WORK REQUEST: All lines below containing "linecap" are to be listed.

THE DATA:
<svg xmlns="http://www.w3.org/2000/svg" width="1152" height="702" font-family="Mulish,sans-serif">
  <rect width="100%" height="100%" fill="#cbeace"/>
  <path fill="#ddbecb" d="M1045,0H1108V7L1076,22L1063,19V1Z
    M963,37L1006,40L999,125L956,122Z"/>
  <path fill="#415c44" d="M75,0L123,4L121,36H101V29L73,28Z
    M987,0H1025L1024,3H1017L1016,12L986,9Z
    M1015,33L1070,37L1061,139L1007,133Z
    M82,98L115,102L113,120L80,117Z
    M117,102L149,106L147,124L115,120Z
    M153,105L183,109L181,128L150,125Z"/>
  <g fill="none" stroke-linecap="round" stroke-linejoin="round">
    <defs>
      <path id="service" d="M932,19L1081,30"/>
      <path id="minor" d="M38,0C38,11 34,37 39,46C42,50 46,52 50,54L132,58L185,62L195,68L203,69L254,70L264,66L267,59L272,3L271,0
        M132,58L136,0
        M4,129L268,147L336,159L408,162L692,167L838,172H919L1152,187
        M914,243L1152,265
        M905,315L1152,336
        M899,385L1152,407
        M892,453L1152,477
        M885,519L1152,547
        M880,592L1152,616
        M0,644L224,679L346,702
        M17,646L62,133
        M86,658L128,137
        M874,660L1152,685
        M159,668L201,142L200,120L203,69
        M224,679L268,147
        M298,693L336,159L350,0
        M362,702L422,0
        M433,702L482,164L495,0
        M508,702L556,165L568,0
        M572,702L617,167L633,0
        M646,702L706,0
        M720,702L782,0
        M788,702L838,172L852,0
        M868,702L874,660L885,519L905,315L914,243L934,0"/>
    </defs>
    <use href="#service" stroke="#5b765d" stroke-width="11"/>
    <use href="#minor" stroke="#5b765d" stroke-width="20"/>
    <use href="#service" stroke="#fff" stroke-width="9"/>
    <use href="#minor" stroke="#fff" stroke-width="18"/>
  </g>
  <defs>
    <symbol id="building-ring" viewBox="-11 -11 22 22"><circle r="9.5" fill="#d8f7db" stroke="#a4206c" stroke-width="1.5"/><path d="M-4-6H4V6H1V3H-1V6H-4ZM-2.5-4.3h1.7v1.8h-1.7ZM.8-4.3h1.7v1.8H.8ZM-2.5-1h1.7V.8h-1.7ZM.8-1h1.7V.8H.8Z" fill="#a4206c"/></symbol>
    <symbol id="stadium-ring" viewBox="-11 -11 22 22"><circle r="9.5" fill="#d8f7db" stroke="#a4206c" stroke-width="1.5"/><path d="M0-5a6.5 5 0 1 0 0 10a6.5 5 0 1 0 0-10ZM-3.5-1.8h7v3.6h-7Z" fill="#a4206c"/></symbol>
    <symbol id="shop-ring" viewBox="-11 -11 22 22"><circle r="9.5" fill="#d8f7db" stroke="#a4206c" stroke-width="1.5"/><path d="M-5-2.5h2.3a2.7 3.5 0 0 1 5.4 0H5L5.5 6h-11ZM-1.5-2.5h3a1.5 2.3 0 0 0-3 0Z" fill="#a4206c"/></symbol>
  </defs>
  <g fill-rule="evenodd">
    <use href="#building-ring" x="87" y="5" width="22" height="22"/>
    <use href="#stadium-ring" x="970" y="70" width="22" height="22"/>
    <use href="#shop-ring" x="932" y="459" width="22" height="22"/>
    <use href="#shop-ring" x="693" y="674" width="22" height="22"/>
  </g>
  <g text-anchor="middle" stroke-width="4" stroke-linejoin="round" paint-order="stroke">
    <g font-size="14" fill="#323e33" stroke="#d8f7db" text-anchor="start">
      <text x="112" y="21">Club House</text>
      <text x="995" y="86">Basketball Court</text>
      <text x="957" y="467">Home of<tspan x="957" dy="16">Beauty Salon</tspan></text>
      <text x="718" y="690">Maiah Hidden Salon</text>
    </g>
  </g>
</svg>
* * *
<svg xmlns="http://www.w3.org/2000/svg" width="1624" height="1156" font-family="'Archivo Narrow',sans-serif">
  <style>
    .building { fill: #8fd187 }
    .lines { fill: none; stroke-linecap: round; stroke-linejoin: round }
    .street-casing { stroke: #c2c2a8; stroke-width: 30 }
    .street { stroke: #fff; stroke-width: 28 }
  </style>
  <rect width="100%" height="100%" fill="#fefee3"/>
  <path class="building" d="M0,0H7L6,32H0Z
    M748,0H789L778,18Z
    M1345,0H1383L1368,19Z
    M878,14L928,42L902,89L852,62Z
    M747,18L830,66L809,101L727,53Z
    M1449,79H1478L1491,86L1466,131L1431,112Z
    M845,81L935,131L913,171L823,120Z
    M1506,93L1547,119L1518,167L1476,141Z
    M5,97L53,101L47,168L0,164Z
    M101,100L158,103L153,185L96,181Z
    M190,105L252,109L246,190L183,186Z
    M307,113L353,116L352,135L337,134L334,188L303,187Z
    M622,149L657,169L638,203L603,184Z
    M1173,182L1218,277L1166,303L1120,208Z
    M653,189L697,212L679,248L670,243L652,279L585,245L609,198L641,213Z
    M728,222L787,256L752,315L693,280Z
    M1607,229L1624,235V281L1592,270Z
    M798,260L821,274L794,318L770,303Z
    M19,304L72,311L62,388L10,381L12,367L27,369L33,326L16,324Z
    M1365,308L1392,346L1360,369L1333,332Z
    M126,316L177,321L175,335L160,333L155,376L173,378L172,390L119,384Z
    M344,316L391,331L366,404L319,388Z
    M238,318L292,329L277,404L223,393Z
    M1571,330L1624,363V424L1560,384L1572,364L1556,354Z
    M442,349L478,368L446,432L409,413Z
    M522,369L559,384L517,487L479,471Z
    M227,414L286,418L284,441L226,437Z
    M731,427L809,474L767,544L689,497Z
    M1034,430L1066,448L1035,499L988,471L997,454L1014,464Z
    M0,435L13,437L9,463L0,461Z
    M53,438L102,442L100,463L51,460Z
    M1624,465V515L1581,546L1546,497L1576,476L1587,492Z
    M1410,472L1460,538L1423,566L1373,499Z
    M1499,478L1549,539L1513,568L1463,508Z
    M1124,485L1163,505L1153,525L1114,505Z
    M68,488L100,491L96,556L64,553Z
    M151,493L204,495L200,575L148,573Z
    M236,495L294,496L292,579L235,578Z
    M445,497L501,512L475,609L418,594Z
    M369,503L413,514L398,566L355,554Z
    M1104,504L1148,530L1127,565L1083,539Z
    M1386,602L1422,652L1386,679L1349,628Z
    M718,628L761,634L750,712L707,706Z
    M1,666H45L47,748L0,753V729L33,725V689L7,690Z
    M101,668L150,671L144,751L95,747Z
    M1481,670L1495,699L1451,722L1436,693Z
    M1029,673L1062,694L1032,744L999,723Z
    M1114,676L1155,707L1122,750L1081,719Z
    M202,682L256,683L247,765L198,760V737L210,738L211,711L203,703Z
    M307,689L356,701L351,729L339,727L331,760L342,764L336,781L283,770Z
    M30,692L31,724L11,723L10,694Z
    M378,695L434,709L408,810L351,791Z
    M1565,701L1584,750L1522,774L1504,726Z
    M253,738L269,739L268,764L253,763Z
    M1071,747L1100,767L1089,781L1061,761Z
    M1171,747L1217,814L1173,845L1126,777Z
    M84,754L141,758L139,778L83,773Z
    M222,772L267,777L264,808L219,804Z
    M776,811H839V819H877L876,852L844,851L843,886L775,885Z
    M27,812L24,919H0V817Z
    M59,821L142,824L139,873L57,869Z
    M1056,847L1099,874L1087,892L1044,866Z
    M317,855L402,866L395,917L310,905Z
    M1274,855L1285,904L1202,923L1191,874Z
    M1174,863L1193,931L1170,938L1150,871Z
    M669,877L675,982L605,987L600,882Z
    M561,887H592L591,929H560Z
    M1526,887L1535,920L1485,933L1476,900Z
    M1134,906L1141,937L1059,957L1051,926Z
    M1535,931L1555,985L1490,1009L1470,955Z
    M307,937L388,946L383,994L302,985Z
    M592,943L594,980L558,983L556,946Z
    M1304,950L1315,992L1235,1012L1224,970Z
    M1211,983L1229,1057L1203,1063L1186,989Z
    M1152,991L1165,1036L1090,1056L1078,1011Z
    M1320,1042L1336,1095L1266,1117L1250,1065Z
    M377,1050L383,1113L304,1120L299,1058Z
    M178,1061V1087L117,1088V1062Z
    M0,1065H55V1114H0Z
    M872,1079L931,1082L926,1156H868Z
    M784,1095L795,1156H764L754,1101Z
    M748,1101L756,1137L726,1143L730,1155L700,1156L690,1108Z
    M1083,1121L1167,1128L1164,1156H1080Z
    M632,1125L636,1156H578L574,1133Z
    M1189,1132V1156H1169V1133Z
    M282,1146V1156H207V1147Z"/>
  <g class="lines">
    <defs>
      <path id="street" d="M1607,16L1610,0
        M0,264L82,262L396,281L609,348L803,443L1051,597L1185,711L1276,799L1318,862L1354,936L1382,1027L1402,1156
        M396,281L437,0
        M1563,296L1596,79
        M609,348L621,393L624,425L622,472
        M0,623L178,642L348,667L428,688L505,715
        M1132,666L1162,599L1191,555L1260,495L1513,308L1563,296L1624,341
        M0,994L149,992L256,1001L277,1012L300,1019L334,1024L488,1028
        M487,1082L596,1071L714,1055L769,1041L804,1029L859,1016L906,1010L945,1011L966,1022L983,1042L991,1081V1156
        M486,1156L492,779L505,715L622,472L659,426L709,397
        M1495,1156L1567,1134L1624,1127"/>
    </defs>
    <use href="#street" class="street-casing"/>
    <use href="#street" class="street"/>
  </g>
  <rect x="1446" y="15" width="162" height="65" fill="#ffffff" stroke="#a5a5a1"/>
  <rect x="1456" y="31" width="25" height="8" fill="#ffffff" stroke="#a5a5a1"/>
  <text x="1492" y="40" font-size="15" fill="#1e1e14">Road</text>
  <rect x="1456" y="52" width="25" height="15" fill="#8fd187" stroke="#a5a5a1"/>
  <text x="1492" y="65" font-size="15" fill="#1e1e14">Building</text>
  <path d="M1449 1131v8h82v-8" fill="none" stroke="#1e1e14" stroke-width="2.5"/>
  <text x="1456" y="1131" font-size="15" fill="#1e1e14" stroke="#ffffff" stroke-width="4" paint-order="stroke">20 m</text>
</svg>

RESULT FOR THIS TASK:
  <g fill="none" stroke-linecap="round" stroke-linejoin="round">
    .lines { fill: none; stroke-linecap: round; stroke-linejoin: round }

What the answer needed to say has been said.